Chapitre XVIII

Ils sont sagement étalés au soleil comme de gros troncs d’arbres verdâtres et inoffensifs.

De temps en temps, l’un d’eux ouvre une gueule énorme semée de crocs irréguliers et mortels. Leur haleine fétide se mélange à l’odeur de pourriture de la berge marécageuse, dans la zone intermédiaire où l’eau et la terre se rejoignent dans un délire de plantes aquatiques, de feuilles en suspension, de tunnels de verdure.

Les crocodiles.

Ils sont là par dizaines, attendant qu’il passe une proie à leur portée. Certains ont près de 4 mètres de long. Il y a une force surhumaine dans leurs mâchoires. Même mourants, ils peuvent sectionner le bras d’un homme d’un seul coup de dents.

C’est un univers glauque et oppressant, où la moindre ride sur l’eau verte vous donne le frisson.

— Impossible de franchir cette fichue rivière, dit Malko sombrement.

Ils sont réveillés depuis deux heures. Basilio est parti déjà deux fois en reconnaissance pour chercher une pirogue. Sans résultat. Ann est très pâle, mais ne dit rien. Pour une femme, la perspective de tomber dans les pattes des Burundiens n’a rien de joyeux.

Depuis une heure, il y a des bruits dans la forêt, des appels. On les cherche. Mollement. Heureusement, l’armée burundienne est un mélange d’audace et de prudence, dans la même proportion que le pâté d’alouette et de cheval… Même les instructeurs de la SS s’y sont cassé les dents.

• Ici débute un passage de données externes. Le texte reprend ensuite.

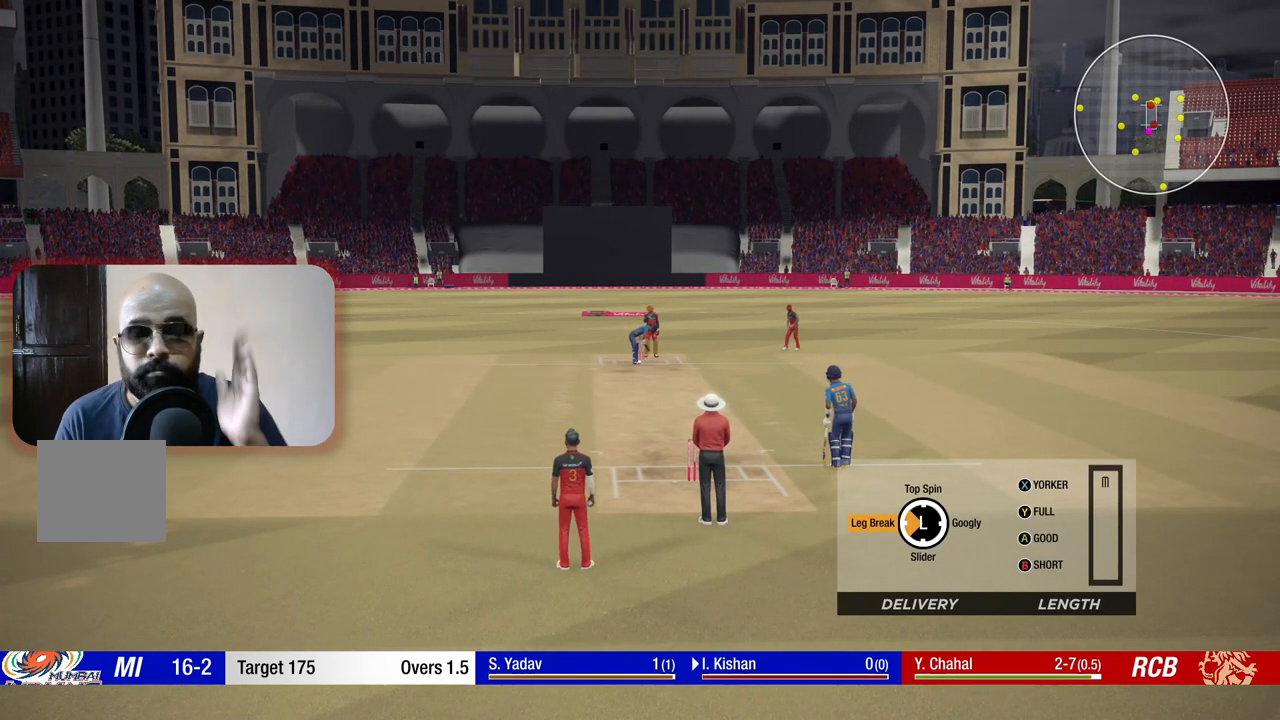
{"buttons": [], "left_stick": "left", "right_stick": "center", "events": []}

Mais, si molles que soient leurs recherches, ils finiront par les trouver. A trois contre deux cents, cela peut finir mal.

— Revenons en arrière, vers le village, dit Ann. Il vaut mieux être prisonniers que bouffés par ces sales bêtes. Votre ami empêchera, j’espère, qu’ils nous traitent trop mal.

Malko secoua la tête. Il n’y croit pas beaucoup à l’aide de Kurt. Il y a un long moment de silence. Soudain, le visage d’Ann s’anime. Une lueur passe dans son regard.

— J’ai une idée, dit la jeune femme. Nous allons franchir le Kiwu à la nage. Tant pis pour la voiture. De l’autre côté, on se débrouillera toujours.

Malko la regarde, un peu inquiet. Le paludisme, ça commence comme ça.

Mais Ann farfouille à l’arrière de la Land Rover.

Soudain, elle extirpe une grosse boîte noire qu’elle pose par terre. Elle ouvre le couvercle.

— Vous vous souvenez que je voulais vous emmener à la chasse au croco ? dit-elle.

Malko ne peut s’empêcher de sourire.

— Ce n’est peut-être pas exactement le moment ; les chassés, c’est plutôt nous.

Mais Ann tripote les boutons fébrilement. La bande se met en marche, un bruit geignard jaillit de l’appareil. Elle coupe.

— Ça marche.

— Quoi ?

Les yeux pleins de malice, elle se plante devant Malko. Pour la première fois depuis quatre jours, son visage est détendu et souriant.

— Nous allons franchir la rivière sans danger, si vous êtes bon nageur.

— Je sais nager, mais moins vite qu’un croco. Et je n’ai pas envie de faire la course avec eux.

La jeune femme jeta un regard plein de reproche à Malko.

— Vous croyez que j’ai envie de me faire dévorer ?

— Alors ? Vous voulez qu’on leur jette Basilio et qu’on passe pendant qu’ils le croquent ?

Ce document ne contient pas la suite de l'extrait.